Britain says Russia secretly stockpiling deadly nerve agent used in attack

Britain and Russia have each expelled 23 diplomats over the attack as relations between the two countries crash to a post-Cold War low.

Emergency services wearing protective clothing work near the bench where former Russian intelligence officer Sergei Skripal and his daughter Yulia were found poisoned in Salisbury, Britain, March 13, 2018. (photo credit: REUTERS)
Emergency services wearing protective clothing work near the bench where former Russian intelligence officer Sergei Skripal and his daughter Yulia were found poisoned in Salisbury, Britain, March 13, 2018.
(photo credit: REUTERS)
LONDON – British Foreign Secretary Boris Johnson said on Sunday that Russia has been stockpiling the deadly nerve agent used to poison a Russian former double agent in England and has been investigating how to use such weapons in assassinations.
Britain has said that Russia used the Soviet-era nerve agent called Novichok (Russian for “newcomer”) to attack Sergei Skripal and his daughter Yulia in the first known offensive use of such a weapon on European soil since World War II. Russia has denied any involvement.
“We actually have evidence within the last 10 years that Russia has not only been investigating the delivery of nerve agents for the purposes of assassination, but has also been creating and stockpiling Novichok,” Johnson told the BBC.
Britain and Russia have each expelled 23 diplomats over the attack, as relations between the two countries are crashing to a post-Cold-War low.
Skripal, a former colonel in Russian military intelligence who betrayed dozens of Russian agents to Britain, is fighting for his life along with his daughter after they were found collapsed on a bench in the city of Salisbury two weeks ago.

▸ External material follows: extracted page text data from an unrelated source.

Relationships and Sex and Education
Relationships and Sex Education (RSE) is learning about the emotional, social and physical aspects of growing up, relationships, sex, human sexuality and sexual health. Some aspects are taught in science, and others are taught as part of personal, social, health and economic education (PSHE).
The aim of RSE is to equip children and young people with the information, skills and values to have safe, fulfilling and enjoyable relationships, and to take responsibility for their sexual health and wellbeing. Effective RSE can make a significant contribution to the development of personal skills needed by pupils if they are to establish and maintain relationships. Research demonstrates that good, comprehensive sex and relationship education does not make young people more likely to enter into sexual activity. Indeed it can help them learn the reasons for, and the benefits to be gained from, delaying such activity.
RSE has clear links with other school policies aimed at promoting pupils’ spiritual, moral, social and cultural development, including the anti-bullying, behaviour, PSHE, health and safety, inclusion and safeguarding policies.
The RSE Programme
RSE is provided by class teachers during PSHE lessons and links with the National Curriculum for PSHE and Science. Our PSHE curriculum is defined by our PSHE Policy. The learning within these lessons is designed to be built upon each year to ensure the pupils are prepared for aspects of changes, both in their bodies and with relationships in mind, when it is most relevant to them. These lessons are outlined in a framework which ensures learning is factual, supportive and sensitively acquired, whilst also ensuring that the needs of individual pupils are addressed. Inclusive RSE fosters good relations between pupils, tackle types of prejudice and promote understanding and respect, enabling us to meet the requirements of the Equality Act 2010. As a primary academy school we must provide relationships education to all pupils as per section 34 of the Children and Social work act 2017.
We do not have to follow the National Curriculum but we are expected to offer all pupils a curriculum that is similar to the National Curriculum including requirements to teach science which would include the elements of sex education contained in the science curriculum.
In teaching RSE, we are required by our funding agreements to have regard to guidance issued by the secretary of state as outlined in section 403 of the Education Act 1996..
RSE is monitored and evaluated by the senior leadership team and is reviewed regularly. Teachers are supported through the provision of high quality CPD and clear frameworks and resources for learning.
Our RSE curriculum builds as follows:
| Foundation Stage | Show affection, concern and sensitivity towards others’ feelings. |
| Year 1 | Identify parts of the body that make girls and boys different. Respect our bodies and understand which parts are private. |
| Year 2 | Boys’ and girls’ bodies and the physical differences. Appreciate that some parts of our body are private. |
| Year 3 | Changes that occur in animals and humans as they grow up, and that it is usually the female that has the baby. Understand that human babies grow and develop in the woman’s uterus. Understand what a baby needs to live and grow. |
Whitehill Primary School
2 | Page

Officials from the Organization for the Prohibition of Chemical Weapons – the world’s Nobel-prize-winning chemical weapons watchdog – will arrive in Britain on Monday to investigate the samples used in the attack. The results should be known in about two weeks, Britain’s foreign ministry said.

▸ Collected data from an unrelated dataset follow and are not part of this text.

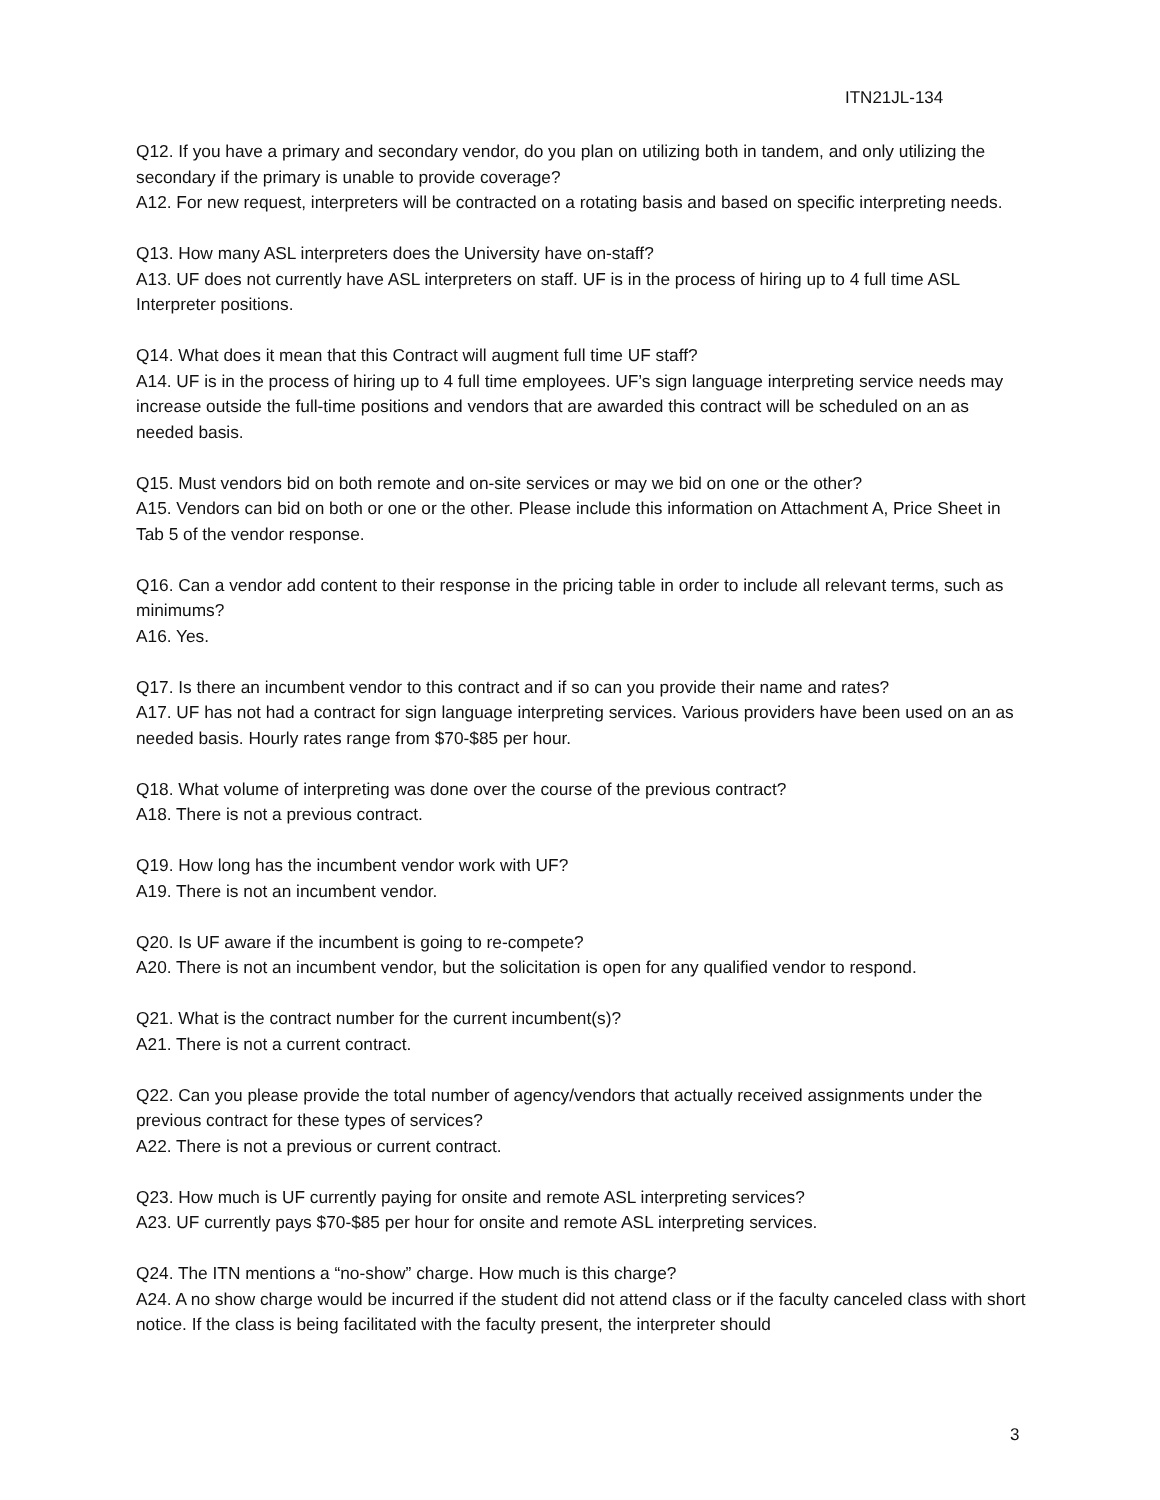ITN21JL-134
Q12. If you have a primary and secondary vendor, do you plan on utilizing both in tandem, and only utilizing the secondary if the primary is unable to provide coverage?
A12. For new request, interpreters will be contracted on a rotating basis and based on specific interpreting needs.
Q13. How many ASL interpreters does the University have on-staff?
A13. UF does not currently have ASL interpreters on staff. UF is in the process of hiring up to 4 full time ASL Interpreter positions.
Q14. What does it mean that this Contract will augment full time UF staff?
A14. UF is in the process of hiring up to 4 full time employees. UF’s sign language interpreting service needs may increase outside the full-time positions and vendors that are awarded this contract will be scheduled on an as needed basis.
Q15. Must vendors bid on both remote and on-site services or may we bid on one or the other?
A15. Vendors can bid on both or one or the other. Please include this information on Attachment A, Price Sheet in Tab 5 of the vendor response.
Q16. Can a vendor add content to their response in the pricing table in order to include all relevant terms, such as minimums?
A16. Yes.
Q17. Is there an incumbent vendor to this contract and if so can you provide their name and rates?
A17. UF has not had a contract for sign language interpreting services. Various providers have been used on an as needed basis. Hourly rates range from $70-$85 per hour.
Q18. What volume of interpreting was done over the course of the previous contract?
A18. There is not a previous contract.
Q19. How long has the incumbent vendor work with UF?
A19. There is not an incumbent vendor.
Q20. Is UF aware if the incumbent is going to re-compete?
A20. There is not an incumbent vendor, but the solicitation is open for any qualified vendor to respond.
Q21. What is the contract number for the current incumbent(s)?
A21. There is not a current contract.
Q22. Can you please provide the total number of agency/vendors that actually received assignments under the previous contract for these types of services?
A22. There is not a previous or current contract.
Q23. How much is UF currently paying for onsite and remote ASL interpreting services?
A23. UF currently pays $70-$85 per hour for onsite and remote ASL interpreting services.
Q24. The ITN mentions a “no-show” charge. How much is this charge?
A24. A no show charge would be incurred if the student did not attend class or if the faculty canceled class with short notice. If the class is being facilitated with the faculty present, the interpreter should
3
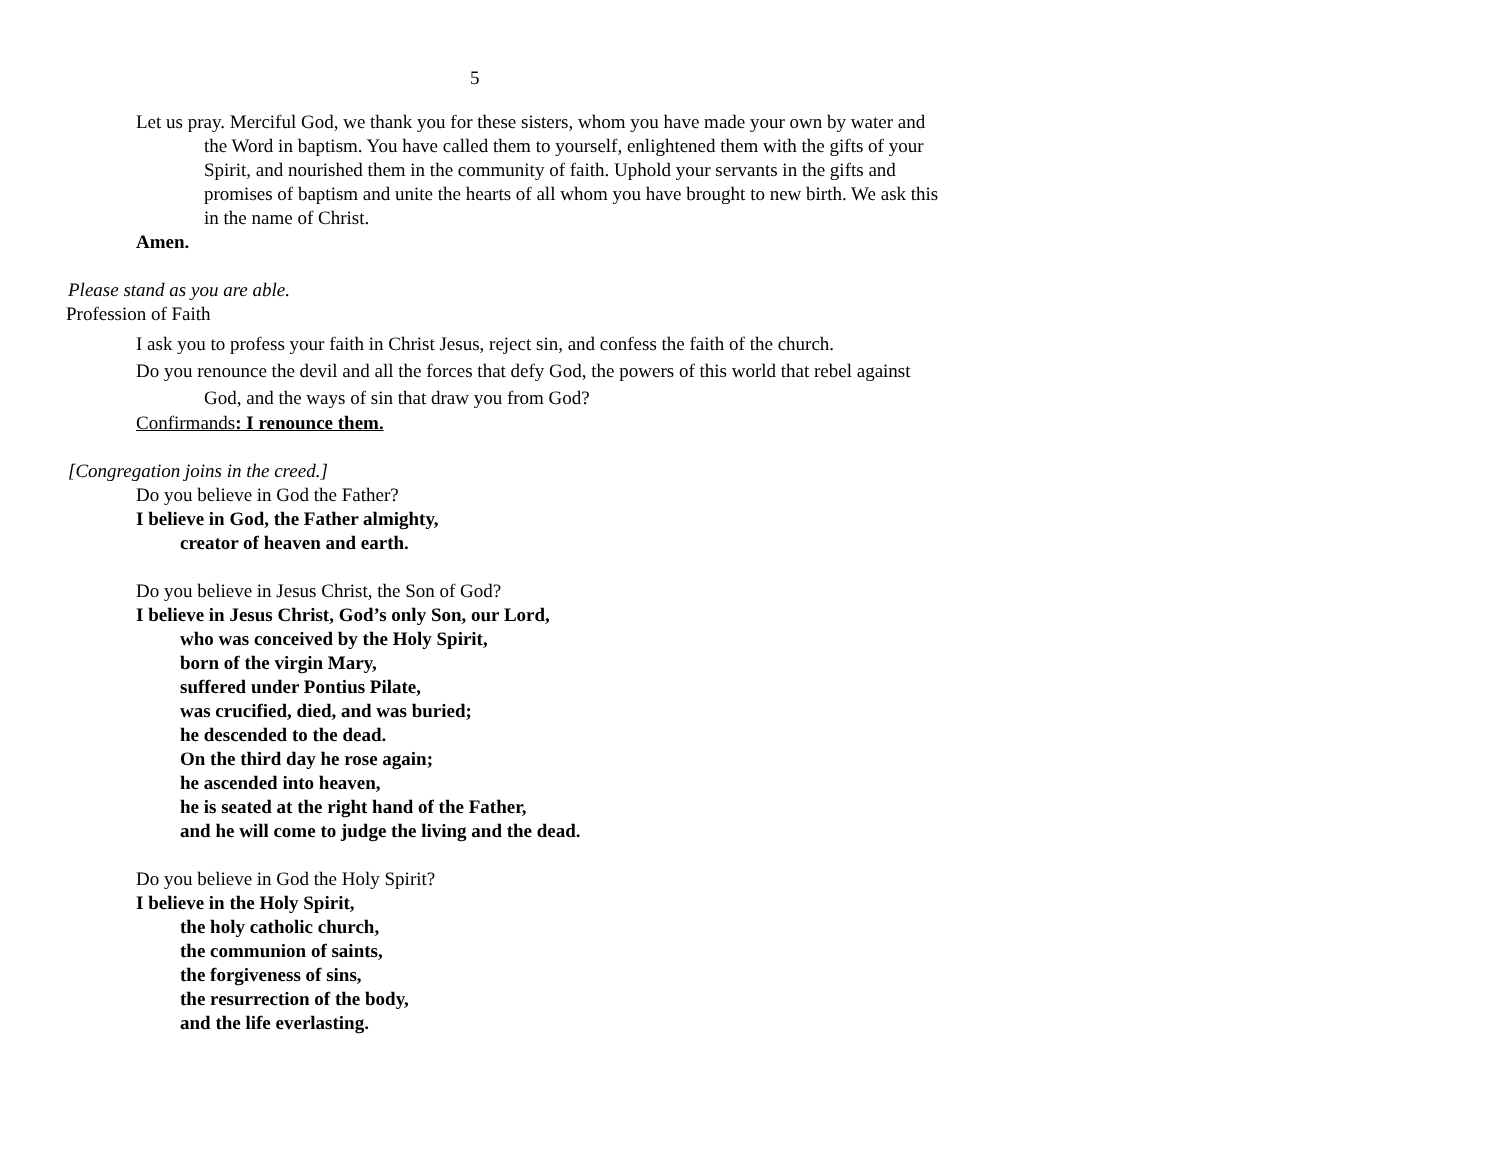5
Let us pray. Merciful God, we thank you for these sisters, whom you have made your own by water and the Word in baptism. You have called them to yourself, enlightened them with the gifts of your Spirit, and nourished them in the community of faith. Uphold your servants in the gifts and promises of baptism and unite the hearts of all whom you have brought to new birth. We ask this in the name of Christ.
Amen.
Please stand as you are able.
Profession of Faith
I ask you to profess your faith in Christ Jesus, reject sin, and confess the faith of the church.
Do you renounce the devil and all the forces that defy God, the powers of this world that rebel against God, and the ways of sin that draw you from God?
Confirmands: I renounce them.
[Congregation joins in the creed.]
Do you believe in God the Father?
I believe in God, the Father almighty,
creator of heaven and earth.
Do you believe in Jesus Christ, the Son of God?
I believe in Jesus Christ, God’s only Son, our Lord,
who was conceived by the Holy Spirit,
born of the virgin Mary,
suffered under Pontius Pilate,
was crucified, died, and was buried;
he descended to the dead.
On the third day he rose again;
he ascended into heaven,
he is seated at the right hand of the Father,
and he will come to judge the living and the dead.
Do you believe in God the Holy Spirit?
I believe in the Holy Spirit,
the holy catholic church,
the communion of saints,
the forgiveness of sins,
the resurrection of the body,
and the life everlasting.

The ministry said that if Russia has been stockpiling nerve agents, this would amount to a violation of the Chemical Weapons Convention, of which Moscow is a signatory.

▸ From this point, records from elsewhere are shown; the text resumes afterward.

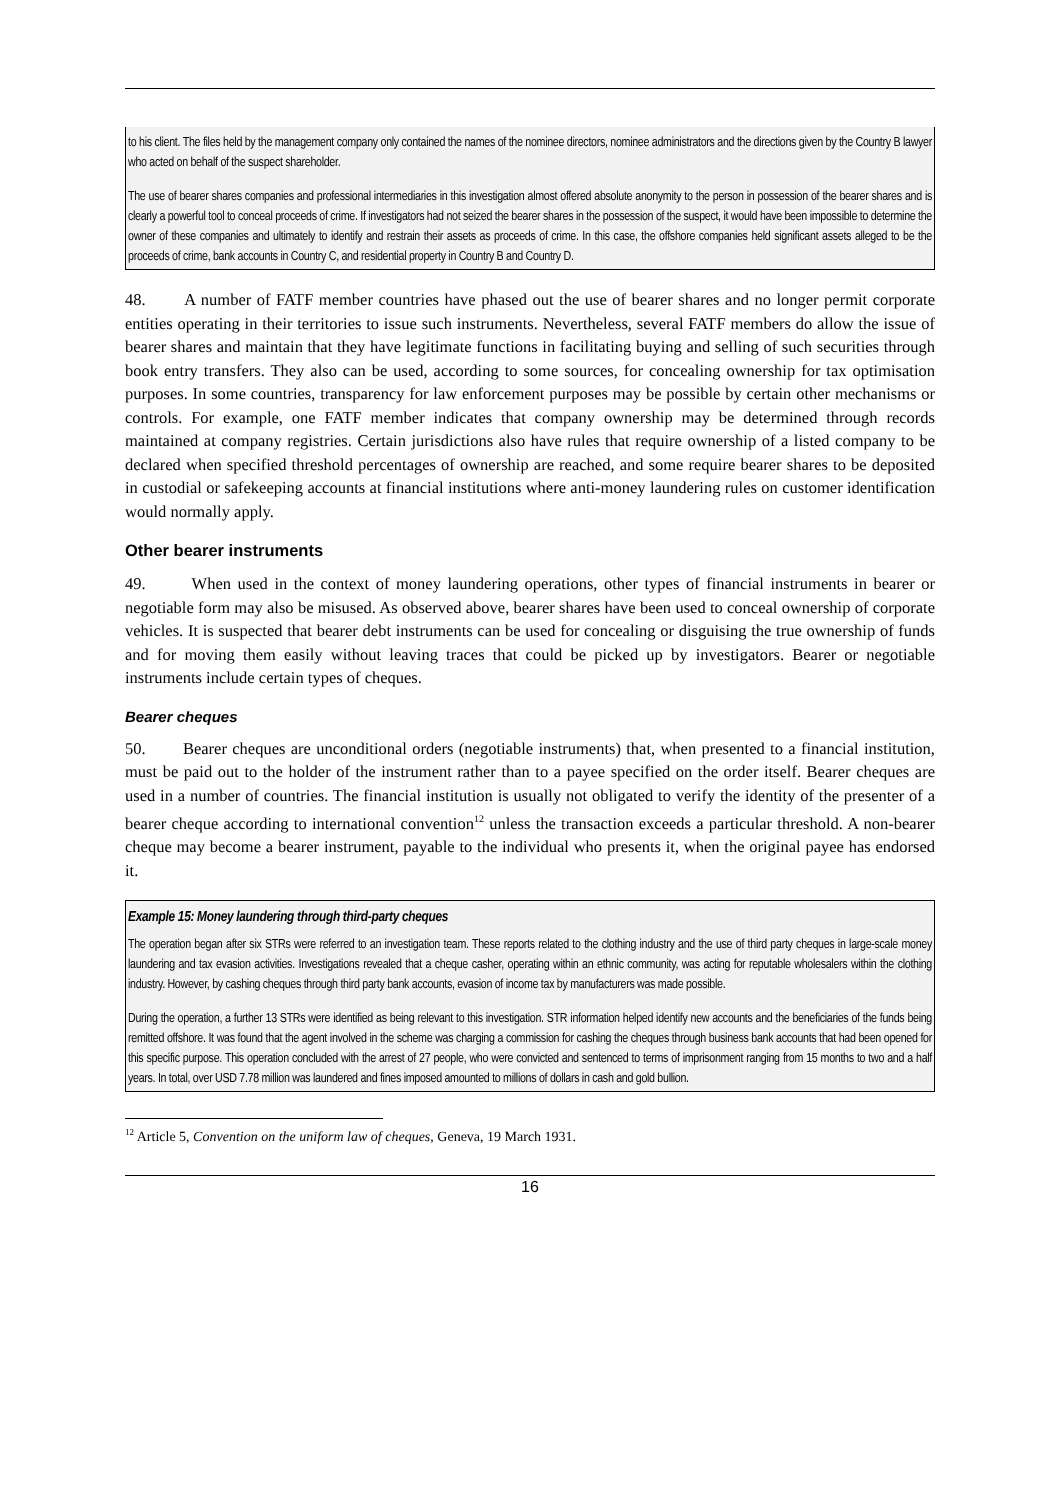to his client. The files held by the management company only contained the names of the nominee directors, nominee administrators and the directions given by the Country B lawyer who acted on behalf of the suspect shareholder.
The use of bearer shares companies and professional intermediaries in this investigation almost offered absolute anonymity to the person in possession of the bearer shares and is clearly a powerful tool to conceal proceeds of crime. If investigators had not seized the bearer shares in the possession of the suspect, it would have been impossible to determine the owner of these companies and ultimately to identify and restrain their assets as proceeds of crime. In this case, the offshore companies held significant assets alleged to be the proceeds of crime, bank accounts in Country C, and residential property in Country B and Country D.
48. A number of FATF member countries have phased out the use of bearer shares and no longer permit corporate entities operating in their territories to issue such instruments. Nevertheless, several FATF members do allow the issue of bearer shares and maintain that they have legitimate functions in facilitating buying and selling of such securities through book entry transfers. They also can be used, according to some sources, for concealing ownership for tax optimisation purposes. In some countries, transparency for law enforcement purposes may be possible by certain other mechanisms or controls. For example, one FATF member indicates that company ownership may be determined through records maintained at company registries. Certain jurisdictions also have rules that require ownership of a listed company to be declared when specified threshold percentages of ownership are reached, and some require bearer shares to be deposited in custodial or safekeeping accounts at financial institutions where anti-money laundering rules on customer identification would normally apply.
Other bearer instruments
49. When used in the context of money laundering operations, other types of financial instruments in bearer or negotiable form may also be misused. As observed above, bearer shares have been used to conceal ownership of corporate vehicles. It is suspected that bearer debt instruments can be used for concealing or disguising the true ownership of funds and for moving them easily without leaving traces that could be picked up by investigators. Bearer or negotiable instruments include certain types of cheques.
Bearer cheques
50. Bearer cheques are unconditional orders (negotiable instruments) that, when presented to a financial institution, must be paid out to the holder of the instrument rather than to a payee specified on the order itself. Bearer cheques are used in a number of countries. The financial institution is usually not obligated to verify the identity of the presenter of a bearer cheque according to international convention<sup>12</sup> unless the transaction exceeds a particular threshold. A non-bearer cheque may become a bearer instrument, payable to the individual who presents it, when the original payee has endorsed it.
Example 15: Money laundering through third-party cheques
The operation began after six STRs were referred to an investigation team. These reports related to the clothing industry and the use of third party cheques in large-scale money laundering and tax evasion activities. Investigations revealed that a cheque casher, operating within an ethnic community, was acting for reputable wholesalers within the clothing industry. However, by cashing cheques through third party bank accounts, evasion of income tax by manufacturers was made possible.
During the operation, a further 13 STRs were identified as being relevant to this investigation. STR information helped identify new accounts and the beneficiaries of the funds being remitted offshore. It was found that the agent involved in the scheme was charging a commission for cashing the cheques through business bank accounts that had been opened for this specific purpose. This operation concluded with the arrest of 27 people, who were convicted and sentenced to terms of imprisonment ranging from 15 months to two and a half years. In total, over USD 7.78 million was laundered and fines imposed amounted to millions of dollars in cash and gold bullion.
<sup>12</sup> Article 5, Convention on the uniform law of cheques, Geneva, 19 March 1931.
16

Russia’s ambassador to the EU Vladimir Chizhov told the same BBC program that his country has destroyed its reserves of such substances and that a British research laboratory could instead be the source of the nerve agent used in the attack.
Johnson dismissed those claims, saying that Russia’s reaction “was not the response of a country that really believes itself to be innocent...Their response has been a mix of smug sarcasm and denial and obfuscation.”
 Johnson said Britain’s National Security Council will meet later this week to decide “what further measures, if any,” may be taken, and that the government may decide to target Russian wealth in Britain.
The British capital has been dubbed “Londongrad,” due to the large quantity of Russian money that have poured in since the collapse of the Soviet Union in 1991.
Some British lawmakers have urged Prime Minister Theresa May to freeze the private assets of senior members in Russian President Vladimir Putin’s inner circle.
Putin is expected to easily win a presidential election on Sunday which would bring him to nearly a quarter of a century in power.